Inside Biden's SVB move to stop future bank runs
The Biden administration's guiding principle in protecting depositors after the failures of Silicon Valley Bank and Signature Bank came down to this, Axios has learned: Prevent bank runs beyond the initial crisis.
Why it matters: The administration's move to shield the banks' depositors — and let banks with profiles similar to SVB and Signature get pummeled by the stock market — carried significant risks.
- Monday’s stock market reaction was the first test of the government’s decision to declare a “systemic risk exception” for the two failed banks, a move that allowed unlimited backing to depositors — beyond the typical $250,000 insurance the FDIC typically provides.
- The stock prices of other mid-sized regional bank dropped sharply, including a brutal 62% decline in the shares of First Republic.
- But by the market's close on Monday the trouble appeared to be limited to stock prices, and largely affecting medium-sized regional banks, rather than a systemic run on the U.S. banking system. In investor parlance, the damage was idiosyncratic, limited to a specific asset class.
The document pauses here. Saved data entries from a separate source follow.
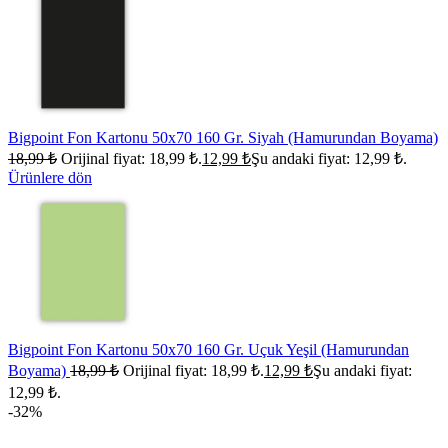
Bigpoint Fon Kartonu 50x70 160 Gr. Siyah (Hamurundan Boyama)
18,99
₺
Orijinal fiyat: 18,99 ₺.
12,99
₺
Şu andaki fiyat: 12,99 ₺.
Ürünlere dön
Bigpoint Fon Kartonu 50x70 160 Gr. Uçuk Yeşil (Hamurundan
Boyama)
18,99
₺
Orijinal fiyat: 18,99 ₺.
12,99
₺
Şu andaki fiyat:
12,99 ₺.
-32%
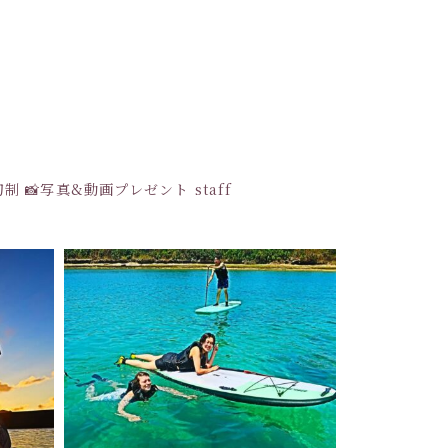
貸切制
📸写真&動画プレゼント
staff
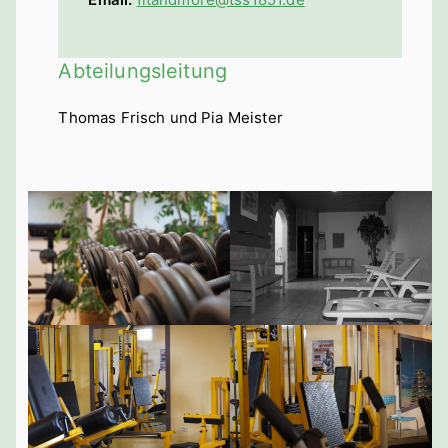
Abteilungsleitung
Thomas Frisch und Pia Meister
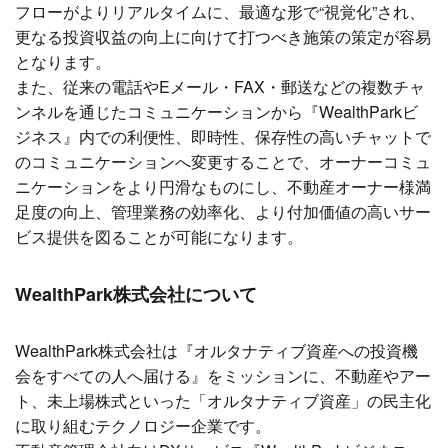
フローがよりリアルタイムに、最適な形で“視覚化”され、
更なる投資収益の向上に向けて打つべき施策の策定が容易
となります。
また、従来の電話やEメール・FAX・郵送などの複数チャ
ンネルを通じたコミュニケーションから『WealthParkビ
ジネス』内での利便性、即時性、保存性の高いチャットで
のコミュニケーションへ変更することで、オーナーコミュ
ニケーションをより円滑なものにし、不動産オーナー様満
足度の向上、管理業務の効率化、より付加価値の高いサー
ビス提供を図ることが可能になります。
WealthPark
株式会社について
WealthPark株式会社は『オルタナティブ資産への投資機
会をすべての人へ届ける』をミッションに、不動産やアー
ト、未上場株式といった「オルタナティブ資産」の民主化
に取り組むテクノロジー企業です。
What they are saying: “We took sweeping action, powerful action, trying to prevent possible future bank runs,” a Treasury official told Axios.
- “We took multiple, overlapping options,” the official said.
Driving the news: The government's move began to unfold Thursday, amid questions about SVB’s ability to survive until the weekend. The FDIC and the Fed decided to move the bank into receivership before its branches opened at 9 a.m. Pacific time on Friday, according to a source familiar with the matter.
- Starting Friday, and then over the weekend, President Biden was briefed regularly by Chief of Staff Jeff Zients and National Economic Council Director Lael Brainard, according to a White House official.
- Over the weekend, officials from Treasury, the Fed and the FDIC aligned around three options:
1. Try to find buyers for the banks.
2. Invoke the "systemic risk exception" for SVB and Signature account holders.
3. Open a new Fed lending facility to help banks that needed help meeting withdrawals.
On Saturday, Treasury Secretary Janet Yellen, Fed Chair Jerome Powell, Fed Vice Chair Michael Barr and FDIC Chair Martin Gruenberg decided to move forward with that three-step plan. They agreed on the need to:
- Make sure that SVB and Signature account holders — which includes companies like Roku, a streaming platform, DocuSign, a cloud software vendor, and other technology companies — would not suffer adverse financial consequences (In a blog post, DocuSign stated the amount at stake was "immaterial" given their various banking relationships).
- Move quickly to get ahead of Asian markets that were opening on Sunday.
- Ensure that taxpayer dollars wouldn’t be used — only money from the FDIC's Deposit Insurance Fund, which relies on fees assessed on banks.
- Protect depositors and replace the failed banks' management. The banks' investors would be left on their own.
Sunday afternoon, Yellen, Zients and Brainard briefed the president before the Fed, Treasury and FDIC made their joint announcement about the government's move.
Monday morning, President Biden seemed almost gleeful when he enumerated the consequences for the executives — and investors — of the failed banks.
- “The management of these banks will be fired,” he said.
- “Investors in the banks will not be protected," he said. "They knowingly took a risk and when the risk didn’t pay off, investors lose their money. That’s how capitalism works.”
- But also he went out of his way to assure depositors that their money was safe — just as he tried to assure the rest of America that the banking system was sound.
Editor's note: This story has been corrected to reflect that not all SVB and Signature account holders had payrolls that were jeopardized.